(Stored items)
---

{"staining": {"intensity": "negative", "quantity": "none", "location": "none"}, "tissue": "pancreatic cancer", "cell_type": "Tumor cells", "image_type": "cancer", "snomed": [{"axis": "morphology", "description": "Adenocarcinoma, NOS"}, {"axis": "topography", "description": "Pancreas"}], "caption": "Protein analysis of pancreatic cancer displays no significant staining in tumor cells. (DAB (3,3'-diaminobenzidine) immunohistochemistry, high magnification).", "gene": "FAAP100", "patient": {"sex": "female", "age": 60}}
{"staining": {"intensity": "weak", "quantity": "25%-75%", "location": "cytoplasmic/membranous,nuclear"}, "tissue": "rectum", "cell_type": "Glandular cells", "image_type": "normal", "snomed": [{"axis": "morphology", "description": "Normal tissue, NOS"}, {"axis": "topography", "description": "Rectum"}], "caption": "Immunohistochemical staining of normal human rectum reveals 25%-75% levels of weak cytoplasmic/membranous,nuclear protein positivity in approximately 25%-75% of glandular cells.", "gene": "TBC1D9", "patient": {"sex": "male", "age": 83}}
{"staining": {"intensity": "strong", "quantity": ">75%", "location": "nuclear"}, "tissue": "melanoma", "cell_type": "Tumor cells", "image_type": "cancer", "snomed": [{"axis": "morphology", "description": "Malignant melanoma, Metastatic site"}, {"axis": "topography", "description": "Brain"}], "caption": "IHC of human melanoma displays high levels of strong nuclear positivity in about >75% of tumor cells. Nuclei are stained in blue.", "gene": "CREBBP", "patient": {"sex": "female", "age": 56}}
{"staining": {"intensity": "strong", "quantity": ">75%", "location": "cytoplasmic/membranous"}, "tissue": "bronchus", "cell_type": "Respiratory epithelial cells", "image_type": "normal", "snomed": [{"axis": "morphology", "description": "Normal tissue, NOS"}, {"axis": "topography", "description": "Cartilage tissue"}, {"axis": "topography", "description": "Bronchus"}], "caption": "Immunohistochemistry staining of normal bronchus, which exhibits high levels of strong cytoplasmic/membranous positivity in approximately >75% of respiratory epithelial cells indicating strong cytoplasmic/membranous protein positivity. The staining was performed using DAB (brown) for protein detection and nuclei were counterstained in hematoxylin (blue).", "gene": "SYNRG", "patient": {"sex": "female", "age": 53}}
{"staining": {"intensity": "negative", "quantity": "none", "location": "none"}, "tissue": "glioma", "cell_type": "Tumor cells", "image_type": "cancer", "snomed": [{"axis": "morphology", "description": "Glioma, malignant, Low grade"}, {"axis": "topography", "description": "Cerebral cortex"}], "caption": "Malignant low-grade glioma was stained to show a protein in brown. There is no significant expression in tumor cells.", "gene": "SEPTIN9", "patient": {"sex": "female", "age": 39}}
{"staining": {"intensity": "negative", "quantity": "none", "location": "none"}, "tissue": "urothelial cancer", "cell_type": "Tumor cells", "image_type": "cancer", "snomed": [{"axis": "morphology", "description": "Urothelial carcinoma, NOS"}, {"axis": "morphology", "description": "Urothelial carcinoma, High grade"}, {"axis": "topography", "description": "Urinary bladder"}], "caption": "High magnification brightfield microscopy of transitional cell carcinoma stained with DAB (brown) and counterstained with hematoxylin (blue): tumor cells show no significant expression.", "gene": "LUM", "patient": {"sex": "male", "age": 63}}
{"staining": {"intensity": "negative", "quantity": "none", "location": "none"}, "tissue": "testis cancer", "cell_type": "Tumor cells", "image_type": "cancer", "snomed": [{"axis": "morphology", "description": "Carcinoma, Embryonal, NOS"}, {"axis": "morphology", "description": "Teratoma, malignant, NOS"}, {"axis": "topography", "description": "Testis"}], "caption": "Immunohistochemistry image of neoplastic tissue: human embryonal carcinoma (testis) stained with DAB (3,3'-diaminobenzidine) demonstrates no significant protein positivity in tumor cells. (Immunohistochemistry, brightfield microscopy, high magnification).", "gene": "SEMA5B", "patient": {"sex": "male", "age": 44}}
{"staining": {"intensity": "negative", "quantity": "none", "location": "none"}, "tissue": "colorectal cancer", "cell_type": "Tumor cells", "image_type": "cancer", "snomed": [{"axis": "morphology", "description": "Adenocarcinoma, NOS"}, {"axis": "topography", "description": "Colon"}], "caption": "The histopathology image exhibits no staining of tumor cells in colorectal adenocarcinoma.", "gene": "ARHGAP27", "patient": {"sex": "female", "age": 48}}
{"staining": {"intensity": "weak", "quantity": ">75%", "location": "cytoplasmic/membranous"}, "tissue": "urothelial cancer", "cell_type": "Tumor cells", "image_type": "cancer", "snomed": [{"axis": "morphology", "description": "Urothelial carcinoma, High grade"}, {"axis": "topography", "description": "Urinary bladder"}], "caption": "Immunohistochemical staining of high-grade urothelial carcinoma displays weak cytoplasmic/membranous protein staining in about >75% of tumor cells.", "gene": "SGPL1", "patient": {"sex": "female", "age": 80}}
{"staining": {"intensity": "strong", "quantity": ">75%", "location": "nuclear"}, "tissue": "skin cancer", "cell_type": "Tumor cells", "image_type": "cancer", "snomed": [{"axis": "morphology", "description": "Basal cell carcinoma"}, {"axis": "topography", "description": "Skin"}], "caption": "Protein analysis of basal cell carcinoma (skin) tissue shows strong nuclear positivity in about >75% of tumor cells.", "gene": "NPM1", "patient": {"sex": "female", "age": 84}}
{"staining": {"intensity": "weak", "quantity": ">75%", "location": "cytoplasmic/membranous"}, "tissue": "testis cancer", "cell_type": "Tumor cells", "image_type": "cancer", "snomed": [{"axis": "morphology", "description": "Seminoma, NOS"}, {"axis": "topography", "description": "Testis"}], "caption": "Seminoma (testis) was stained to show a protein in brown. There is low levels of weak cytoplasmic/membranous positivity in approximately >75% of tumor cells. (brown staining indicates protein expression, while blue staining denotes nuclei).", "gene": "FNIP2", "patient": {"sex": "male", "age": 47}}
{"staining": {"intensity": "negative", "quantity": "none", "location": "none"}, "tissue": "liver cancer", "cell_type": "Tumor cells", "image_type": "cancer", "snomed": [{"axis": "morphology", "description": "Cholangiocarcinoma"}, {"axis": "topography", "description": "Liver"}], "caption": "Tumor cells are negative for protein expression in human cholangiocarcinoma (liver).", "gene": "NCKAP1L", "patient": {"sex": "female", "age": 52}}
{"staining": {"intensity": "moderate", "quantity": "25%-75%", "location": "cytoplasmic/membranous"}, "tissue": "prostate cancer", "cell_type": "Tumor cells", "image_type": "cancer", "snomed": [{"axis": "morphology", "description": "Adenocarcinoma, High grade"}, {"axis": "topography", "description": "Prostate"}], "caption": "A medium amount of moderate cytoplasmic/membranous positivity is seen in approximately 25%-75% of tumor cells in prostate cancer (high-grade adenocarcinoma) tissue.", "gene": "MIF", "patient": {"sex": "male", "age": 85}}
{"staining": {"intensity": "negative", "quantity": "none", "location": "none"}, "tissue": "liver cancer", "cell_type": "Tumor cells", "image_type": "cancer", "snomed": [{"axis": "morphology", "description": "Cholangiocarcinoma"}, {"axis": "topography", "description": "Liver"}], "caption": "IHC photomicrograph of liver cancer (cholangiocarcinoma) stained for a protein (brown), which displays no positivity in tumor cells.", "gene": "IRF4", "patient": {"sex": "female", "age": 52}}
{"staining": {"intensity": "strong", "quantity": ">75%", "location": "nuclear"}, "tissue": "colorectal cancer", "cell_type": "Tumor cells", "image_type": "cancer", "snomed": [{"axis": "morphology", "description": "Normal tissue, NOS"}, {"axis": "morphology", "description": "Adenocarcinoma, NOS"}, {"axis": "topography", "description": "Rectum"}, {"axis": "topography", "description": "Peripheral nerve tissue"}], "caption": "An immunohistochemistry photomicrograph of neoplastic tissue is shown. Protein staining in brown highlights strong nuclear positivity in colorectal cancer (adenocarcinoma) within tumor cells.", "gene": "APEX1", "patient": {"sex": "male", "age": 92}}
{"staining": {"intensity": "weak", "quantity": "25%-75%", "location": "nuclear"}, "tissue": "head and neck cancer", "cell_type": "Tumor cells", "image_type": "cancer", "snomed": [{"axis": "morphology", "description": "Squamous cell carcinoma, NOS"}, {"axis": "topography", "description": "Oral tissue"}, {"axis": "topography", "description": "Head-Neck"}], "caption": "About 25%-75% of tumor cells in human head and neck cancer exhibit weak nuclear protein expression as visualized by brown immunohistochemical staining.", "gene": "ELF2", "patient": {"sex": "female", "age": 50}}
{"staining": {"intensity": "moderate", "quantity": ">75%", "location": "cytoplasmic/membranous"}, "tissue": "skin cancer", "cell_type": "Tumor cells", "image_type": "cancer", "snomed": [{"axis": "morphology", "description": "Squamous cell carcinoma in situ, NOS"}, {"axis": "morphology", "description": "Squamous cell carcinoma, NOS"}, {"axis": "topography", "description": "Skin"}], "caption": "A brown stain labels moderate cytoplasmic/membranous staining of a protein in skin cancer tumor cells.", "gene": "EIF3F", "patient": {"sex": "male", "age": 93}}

---

■ The task
Scan the records for lines with the word "analysis". Report how many, with no other words.

■ Your solution
2